++++ Stored data ++++

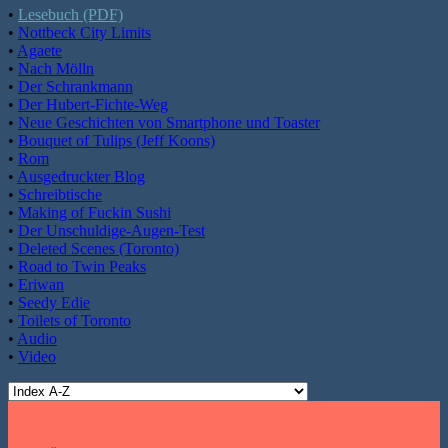
•
Lesebuch (PDF)
•
Nottbeck City Limits
•
Agaete
•
Nach Mölln
•
Der Schrankmann
•
Der Hubert-Fichte-Weg
•
Neue Geschichten von Smartphone und Toaster
•
Bouquet of Tulips (Jeff Koons)
•
Rom
•
Ausgedruckter Blog
•
Schreibtische
•
Making of Fuckin Sushi
•
Der Unschuldige-Augen-Test
•
Deleted Scenes (Toronto)
•
Road to Twin Peaks
•
Eriwan
•
Seedy Edie
•
Toilets of Toronto
•
Audio
•
Video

++++

= Task requirements =
Word for word, copy all the entries above, but with no pictures.

= Expected output =
•
Lesebuch (PDF)
•
Nottbeck City Limits
•
Agaete
•
Nach Mölln
•
Der Schrankmann
•
Der Hubert-Fichte-Weg
•
Neue Geschichten von Smartphone und Toaster
•
Bouquet of Tulips (Jeff Koons)
•
Rom
•
Ausgedruckter Blog
•
Schreibtische
•
Making of Fuckin Sushi
•
Der Unschuldige-Augen-Test
•
Deleted Scenes (Toronto)
•
Road to Twin Peaks
•
Eriwan
•
Seedy Edie
•
Toilets of Toronto
•
Audio
•
Video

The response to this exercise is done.